Cassia
Almeida – O Globo
RIO
- Ex-presidente do Banco Central e sócio fundador da Gávea Investimentos, o
economista Arminio Fraga diz que o Brasil passa por uma crise que vai além da
área fiscal. Segundo ele, o Brasil é percebido hoje como um país de visão
atrasada, que passa ao largo de grandes debates, como meio ambiente e qualidade
da democracia.
Arminio
diz que nenhum país cortaria o auxílio à população de forma abrupta. Ressaltou
que mesmo em uma situação econômica e sanitária não tão negativa, a saída teria
seria “suavizada”.
Tivemos
a maior recessão desde o Plano Collor. O que nos espera?
O
Brasil, na verdade, sofreu dois tombos. Tivemos o de 2014, 2015 e 2016, e agora
esse. Olhando o gráfico com os dados trimestrais do PIB, é qualquer coisa de
extraordinário: desde 2012, o PIB caiu mais que subiu. A queda do PIB per
capita chegou a bater quase 10%. É um sinal muito ruim.
E
a pandemia?
É um momento que requer muita reflexão. A economia só vai ter chance de se recuperar quando a pandemia estiver dominada. Há um consenso de que a reação do governo deixou muito a desejar, custando caro em número de vidas e em termos de PIB. Há a visão clara e pacífica de que, enquanto a pandemia não estiver superada, vai funcionar como um freio.
Há
outras fontes de incerteza?
Outra
fonte de incerteza é a política geral. Já falei isso no passado e continuo
achando que os efeitos qualitativos, como a questão ambiental, a resposta à
crise sanitária e temas em geral ligados à qualidade da nossa democracia, como
esses vários decretos sobre armas, criam um pano de fundo tenso.
Do
lado da economia, o investimento vem muito parado, a taxa de investimento é
muita baixa. A do setor público caiu de 5 % do PIB para 1%. Mesmo um liberal
como eu consegue imaginar um espaço importante de investimento tipicamente
público complementar ao do setor privado.
Há
outros pontos de preocupação?
Ao
lado, temos um quadro fiscal precário, a respeito do qual pouco se fez. A
reforma da Previdência foi aprovada, é importante, mas teremos déficit primário
a perder de vista. Com a inflação arregaçando as mangas, o lado fiscal pode
ficar ainda mais preocupante. Isso é algo para o que não está se encontrando
resposta.
O
vento a favor está muito forte lá fora, preço das commodities subindo, uma
situação, para o Brasil, rara. Mesmo assim, a taxa de câmbio foi para R$ 5,70.

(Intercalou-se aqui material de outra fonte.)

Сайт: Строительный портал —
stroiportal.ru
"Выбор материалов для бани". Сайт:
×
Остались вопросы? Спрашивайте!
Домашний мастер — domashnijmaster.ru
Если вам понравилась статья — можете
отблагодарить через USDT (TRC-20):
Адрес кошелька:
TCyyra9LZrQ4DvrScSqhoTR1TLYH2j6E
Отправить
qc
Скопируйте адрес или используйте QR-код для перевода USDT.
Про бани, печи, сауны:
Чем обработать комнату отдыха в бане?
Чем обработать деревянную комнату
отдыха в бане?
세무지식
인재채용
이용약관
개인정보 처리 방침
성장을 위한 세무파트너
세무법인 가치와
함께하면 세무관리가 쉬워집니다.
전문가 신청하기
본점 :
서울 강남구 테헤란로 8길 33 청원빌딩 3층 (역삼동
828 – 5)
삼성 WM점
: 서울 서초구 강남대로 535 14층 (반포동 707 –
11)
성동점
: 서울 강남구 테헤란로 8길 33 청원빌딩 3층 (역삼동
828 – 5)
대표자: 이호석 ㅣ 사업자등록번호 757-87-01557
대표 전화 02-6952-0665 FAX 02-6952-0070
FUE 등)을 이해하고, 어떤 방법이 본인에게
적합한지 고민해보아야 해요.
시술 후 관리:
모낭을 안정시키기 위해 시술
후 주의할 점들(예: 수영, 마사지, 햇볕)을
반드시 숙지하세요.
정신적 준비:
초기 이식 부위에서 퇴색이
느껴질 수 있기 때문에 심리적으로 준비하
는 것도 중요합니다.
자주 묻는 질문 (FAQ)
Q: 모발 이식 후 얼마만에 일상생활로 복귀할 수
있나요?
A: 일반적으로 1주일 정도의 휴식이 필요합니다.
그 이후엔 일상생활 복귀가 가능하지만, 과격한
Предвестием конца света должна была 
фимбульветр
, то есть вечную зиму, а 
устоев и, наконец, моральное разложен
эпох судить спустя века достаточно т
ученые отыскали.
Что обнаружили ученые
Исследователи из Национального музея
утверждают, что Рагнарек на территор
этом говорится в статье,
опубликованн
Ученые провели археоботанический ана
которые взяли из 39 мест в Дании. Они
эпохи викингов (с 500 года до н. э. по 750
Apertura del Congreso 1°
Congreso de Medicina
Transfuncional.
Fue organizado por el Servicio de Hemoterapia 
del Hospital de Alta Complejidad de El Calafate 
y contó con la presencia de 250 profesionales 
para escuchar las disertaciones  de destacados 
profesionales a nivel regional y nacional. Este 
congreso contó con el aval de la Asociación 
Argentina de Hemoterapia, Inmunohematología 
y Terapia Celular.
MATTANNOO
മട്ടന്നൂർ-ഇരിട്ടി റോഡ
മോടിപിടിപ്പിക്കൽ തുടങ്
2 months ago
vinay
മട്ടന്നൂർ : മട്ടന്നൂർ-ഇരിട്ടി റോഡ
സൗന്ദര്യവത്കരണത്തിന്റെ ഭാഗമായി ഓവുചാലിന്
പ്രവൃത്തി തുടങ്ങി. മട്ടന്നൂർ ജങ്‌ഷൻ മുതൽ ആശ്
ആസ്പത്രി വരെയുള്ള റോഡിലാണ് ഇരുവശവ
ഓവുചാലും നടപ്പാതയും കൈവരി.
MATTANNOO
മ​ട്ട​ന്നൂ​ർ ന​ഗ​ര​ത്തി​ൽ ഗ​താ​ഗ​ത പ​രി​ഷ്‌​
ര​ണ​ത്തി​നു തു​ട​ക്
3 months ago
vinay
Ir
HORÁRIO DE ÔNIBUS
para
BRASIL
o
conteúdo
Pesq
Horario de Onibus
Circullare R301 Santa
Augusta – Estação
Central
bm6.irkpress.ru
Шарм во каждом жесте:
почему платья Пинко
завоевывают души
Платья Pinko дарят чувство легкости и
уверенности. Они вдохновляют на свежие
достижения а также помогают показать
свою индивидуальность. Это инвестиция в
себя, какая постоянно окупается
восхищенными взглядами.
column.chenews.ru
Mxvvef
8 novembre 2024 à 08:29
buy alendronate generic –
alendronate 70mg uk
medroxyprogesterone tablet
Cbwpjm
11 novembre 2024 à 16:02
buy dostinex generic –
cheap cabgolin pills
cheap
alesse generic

As pessoas deveriam se perguntar o que está acontecendo. É um quadro geral
extremamente preocupante, dificílimo, não há como negar.
O
auxílio emergencial deve ser mantido?
Como
parecia previsível, o governo não tomou nenhuma medida considerada antipática
para viabilizá-lo, mas antipático é jogar o país em outra recessão. A situação
sanitária recomenda auxílio. Não há a menor dúvida: nenhum país cortaria esse
auxílio, nas circunstâncias atuais, de maneira radical. Mesmo em uma situação
nem tão ruim, haveria uma saída minimamente suavizada do auxílio.
Sou
a favor, mas correr mais risco na economia, caminhar para outra recessão é um
risco social incalculável. Algumas pessoas esquecem que a crise do real em 1998
e 1999 foi equilibrada com o tripé macroeconômico (câmbio flutuante, meta
fiscal e de inflação), que o colapso da economia entre 2014 e 2016 veio na
esteira de um colapso fiscal.
Corremos
o risco de colapso fiscal?
A
irresponsabilidade do governo não foi surpresa. Vejo o Congresso ansioso, mas
mais reativo e não proativo. O que quero dizer é que, quando a chapa esquenta,
o Congresso se move. Não vejo o Congresso pensar na estrutura tributária, na
reforma do Estado para valer. Cerca de 80% do gasto vão para folha de pagamento
e Previdência.
Na
esmagadora maioria dos países, inclusive os de renda média, a parcela
corresponde a 60%. É um trabalho de uma década. Não é só uma crise fiscal, é
muito mais que isso. No Brasil hoje, há elementos de crise política,
institucional, da credibilidade do nosso arcabouço maior. O Brasil está com uma
imagem externa ruim e, pior, com uma imagem interna também ruim, por isso o
investimento aqui, que é o mais importante, está tão fraco.
Como
fica a imagem lá fora?
O Brasil fica mal. Em muitas dimensões, é visto como um país que tem visões atrasadas e incompatíveis com as grandes questões existenciais do planeta, sobre meio ambiente, da qualidade da democracia.